- _Provided passage_
Skip to content

Sanitize input data

This guide shows you some of the available tools in InvenioRDM to sanitize input data. For a more thorough guide please see OWASP Input Validation Cheat Sheet

User input data

  • Input data is ANY data that a client sends to a server (depicted below).
  • Output data is ANY data that a server sends to a client (i.e. the opposite direction).

This guide only covers input data, and namely how to sanitize the input data.

Input data

Data provided by a user (trusted or untrusted) MUST be sanitized and validated for two reasons:

  1. Security
  2. Clean well-defined data

Types of validation

Validation is often a conflated term. It can mean:

  1. Syntax - the structure of a message
  2. Semantics - the meaningfulness of a message
  3. Pragmatics - the logic governing our response to a message

This guide covers syntax and semantic validation. For instance an ISO-formatted date like 2021-12-25 may be syntactically correct, but may be semantically wrong if it is supposed to represent a start date in the future. The date 2021-12-25 may be semantically correct but we may anyway be unable to comply if e.g. it's a delivery date and we don't deliver on Christmas day (example of pragmatics). Pragmatics is often a core part of your business rules.

Where do you find input data

Any data that a user can manipulate is considered input data which includes for instance:

  • HTTP request headers (all), examples include:
    • Accept
    • Content-Length
  • URL:
    • Path (/api/records/123)
    • Query string ?a=1&b=2
  • Request body:
    • Binary data (e.g. files)
    • Form data, JSON, XML, ...

- _Supplied information_
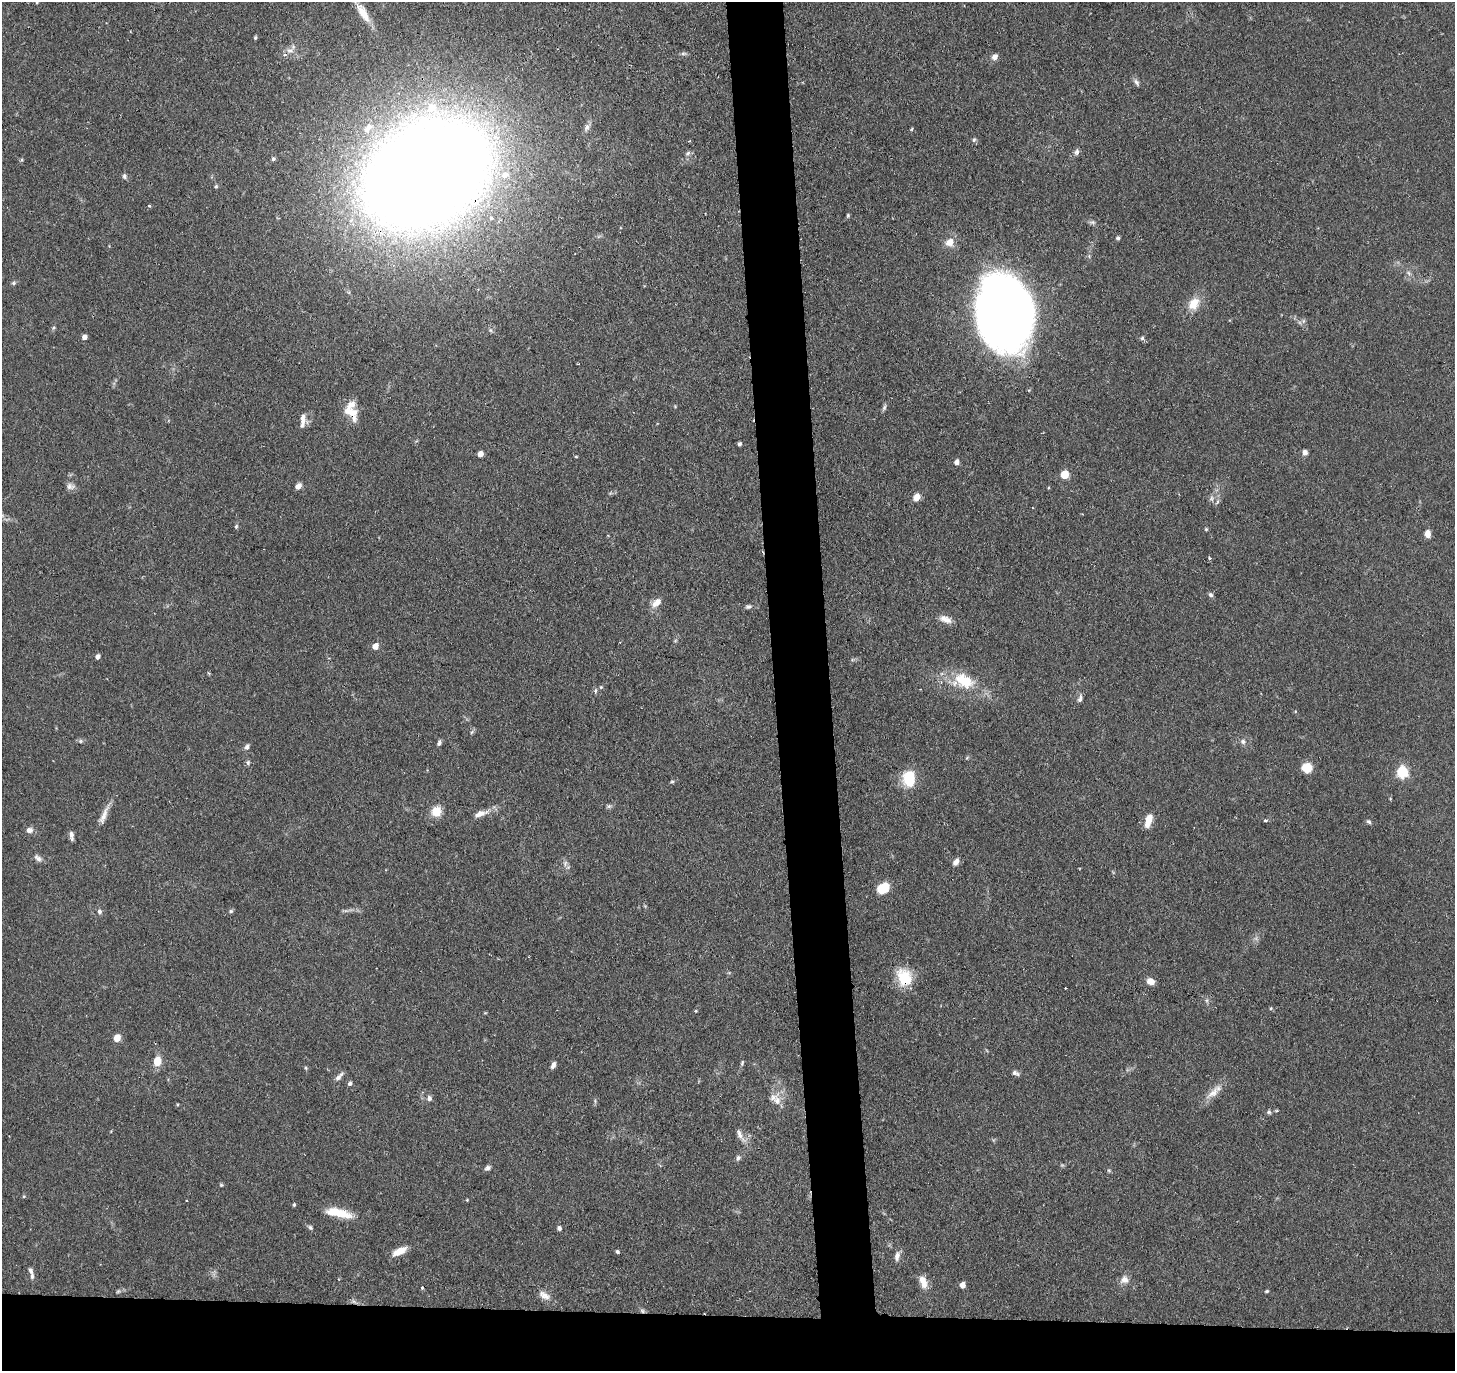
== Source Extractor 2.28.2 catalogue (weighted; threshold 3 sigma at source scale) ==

- _Written request_
In the input sanitization guide, set down word for word the passage starting with "Skip to content" and going on through "server (depicted below).".

- _Output of the exercise_
Skip to content

Sanitize input data

This guide shows you some of the available tools in InvenioRDM to sanitize input data. For a more thorough guide please see OWASP Input Validation Cheat Sheet

User input data

  • Input data is ANY data that a client sends to a server (depicted below).